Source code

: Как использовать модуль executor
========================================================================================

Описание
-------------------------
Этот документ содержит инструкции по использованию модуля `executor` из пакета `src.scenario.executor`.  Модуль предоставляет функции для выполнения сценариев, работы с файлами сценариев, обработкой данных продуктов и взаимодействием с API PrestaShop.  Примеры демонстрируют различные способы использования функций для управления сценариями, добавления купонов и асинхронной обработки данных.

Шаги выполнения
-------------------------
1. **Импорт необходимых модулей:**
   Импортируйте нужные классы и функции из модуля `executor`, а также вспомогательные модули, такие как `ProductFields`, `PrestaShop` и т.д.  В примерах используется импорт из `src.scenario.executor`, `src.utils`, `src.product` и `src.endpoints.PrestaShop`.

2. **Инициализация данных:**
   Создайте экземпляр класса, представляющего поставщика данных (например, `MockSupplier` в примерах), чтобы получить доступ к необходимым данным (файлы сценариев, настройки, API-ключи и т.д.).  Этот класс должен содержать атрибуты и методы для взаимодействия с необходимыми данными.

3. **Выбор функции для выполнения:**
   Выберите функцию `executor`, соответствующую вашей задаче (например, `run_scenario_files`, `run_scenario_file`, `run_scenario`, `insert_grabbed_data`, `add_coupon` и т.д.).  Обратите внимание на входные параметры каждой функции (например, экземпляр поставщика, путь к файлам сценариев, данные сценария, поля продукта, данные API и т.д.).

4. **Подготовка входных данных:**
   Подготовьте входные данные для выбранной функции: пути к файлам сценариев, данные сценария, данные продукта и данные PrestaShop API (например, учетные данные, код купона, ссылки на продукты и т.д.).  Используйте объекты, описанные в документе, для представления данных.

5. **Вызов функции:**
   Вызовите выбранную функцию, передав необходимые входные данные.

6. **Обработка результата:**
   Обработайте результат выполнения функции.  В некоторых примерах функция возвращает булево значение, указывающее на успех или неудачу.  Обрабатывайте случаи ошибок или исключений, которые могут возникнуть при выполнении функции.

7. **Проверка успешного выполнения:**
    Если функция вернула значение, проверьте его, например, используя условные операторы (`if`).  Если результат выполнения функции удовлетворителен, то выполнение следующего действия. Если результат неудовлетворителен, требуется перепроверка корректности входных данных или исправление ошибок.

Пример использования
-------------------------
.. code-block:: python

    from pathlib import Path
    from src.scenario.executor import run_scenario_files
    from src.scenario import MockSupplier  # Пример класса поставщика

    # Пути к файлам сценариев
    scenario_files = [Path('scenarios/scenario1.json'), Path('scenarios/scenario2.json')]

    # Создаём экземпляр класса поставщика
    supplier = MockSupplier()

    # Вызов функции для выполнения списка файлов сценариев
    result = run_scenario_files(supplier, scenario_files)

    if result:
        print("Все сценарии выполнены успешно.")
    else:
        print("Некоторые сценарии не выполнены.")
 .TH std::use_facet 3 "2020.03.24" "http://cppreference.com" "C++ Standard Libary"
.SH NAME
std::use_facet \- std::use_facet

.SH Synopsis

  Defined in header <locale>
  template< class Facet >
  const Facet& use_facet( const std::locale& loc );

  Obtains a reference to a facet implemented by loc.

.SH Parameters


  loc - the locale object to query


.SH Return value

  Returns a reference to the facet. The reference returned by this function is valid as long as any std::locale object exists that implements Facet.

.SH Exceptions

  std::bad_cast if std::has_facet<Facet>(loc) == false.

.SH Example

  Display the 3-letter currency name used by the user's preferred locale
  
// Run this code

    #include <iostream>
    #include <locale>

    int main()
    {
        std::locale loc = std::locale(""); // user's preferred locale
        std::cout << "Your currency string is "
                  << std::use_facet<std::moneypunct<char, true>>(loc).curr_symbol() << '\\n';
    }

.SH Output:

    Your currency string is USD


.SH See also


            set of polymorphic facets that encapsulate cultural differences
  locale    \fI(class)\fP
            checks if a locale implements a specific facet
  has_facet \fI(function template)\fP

****

#### What you will do:
All the records, from start to finish, are to be repeated exactly.

#### Response below:
Source code

: Как использовать модуль executor
========================================================================================

Описание
-------------------------
Этот документ содержит инструкции по использованию модуля `executor` из пакета `src.scenario.executor`.  Модуль предоставляет функции для выполнения сценариев, работы с файлами сценариев, обработкой данных продуктов и взаимодействием с API PrestaShop.  Примеры демонстрируют различные способы использования функций для управления сценариями, добавления купонов и асинхронной обработки данных.

Шаги выполнения
-------------------------
1. **Импорт необходимых модулей:**
   Импортируйте нужные классы и функции из модуля `executor`, а также вспомогательные модули, такие как `ProductFields`, `PrestaShop` и т.д.  В примерах используется импорт из `src.scenario.executor`, `src.utils`, `src.product` и `src.endpoints.PrestaShop`.

2. **Инициализация данных:**
   Создайте экземпляр класса, представляющего поставщика данных (например, `MockSupplier` в примерах), чтобы получить доступ к необходимым данным (файлы сценариев, настройки, API-ключи и т.д.).  Этот класс должен содержать атрибуты и методы для взаимодействия с необходимыми данными.

3. **Выбор функции для выполнения:**
   Выберите функцию `executor`, соответствующую вашей задаче (например, `run_scenario_files`, `run_scenario_file`, `run_scenario`, `insert_grabbed_data`, `add_coupon` и т.д.).  Обратите внимание на входные параметры каждой функции (например, экземпляр поставщика, путь к файлам сценариев, данные сценария, поля продукта, данные API и т.д.).

4. **Подготовка входных данных:**
   Подготовьте входные данные для выбранной функции: пути к файлам сценариев, данные сценария, данные продукта и данные PrestaShop API (например, учетные данные, код купона, ссылки на продукты и т.д.).  Используйте объекты, описанные в документе, для представления данных.

5. **Вызов функции:**
   Вызовите выбранную функцию, передав необходимые входные данные.

6. **Обработка результата:**
   Обработайте результат выполнения функции.  В некоторых примерах функция возвращает булево значение, указывающее на успех или неудачу.  Обрабатывайте случаи ошибок или исключений, которые могут возникнуть при выполнении функции.

7. **Проверка успешного выполнения:**
    Если функция вернула значение, проверьте его, например, используя условные операторы (`if`).  Если результат выполнения функции удовлетворителен, то выполнение следующего действия. Если результат неудовлетворителен, требуется перепроверка корректности входных данных или исправление ошибок.

Пример использования
-------------------------
.. code-block:: python

    from pathlib import Path
    from src.scenario.executor import run_scenario_files
    from src.scenario import MockSupplier  # Пример класса поставщика

    # Пути к файлам сценариев
    scenario_files = [Path('scenarios/scenario1.json'), Path('scenarios/scenario2.json')]

    # Создаём экземпляр класса поставщика
    supplier = MockSupplier()

    # Вызов функции для выполнения списка файлов сценариев
    result = run_scenario_files(supplier, scenario_files)

    if result:
        print("Все сценарии выполнены успешно.")
    else:
        print("Некоторые сценарии не выполнены.")
 .TH std::use_facet 3 "2020.03.24" "http://cppreference.com" "C++ Standard Libary"
.SH NAME
std::use_facet \- std::use_facet

.SH Synopsis

  Defined in header <locale>
  template< class Facet >
  const Facet& use_facet( const std::locale& loc );

  Obtains a reference to a facet implemented by loc.

.SH Parameters


  loc - the locale object to query


.SH Return value

  Returns a reference to the facet. The reference returned by this function is valid as long as any std::locale object exists that implements Facet.

.SH Exceptions

  std::bad_cast if std::has_facet<Facet>(loc) == false.

.SH Example

  Display the 3-letter currency name used by the user's preferred locale
  
// Run this code

    #include <iostream>
    #include <locale>

    int main()
    {
        std::locale loc = std::locale(""); // user's preferred locale
        std::cout << "Your currency string is "
                  << std::use_facet<std::moneypunct<char, true>>(loc).curr_symbol() << '\\n';
    }

.SH Output:

    Your currency string is USD


.SH See also


            set of polymorphic facets that encapsulate cultural differences
  locale    \fI(class)\fP
            checks if a locale implements a specific facet
  has_facet \fI(function template)\fP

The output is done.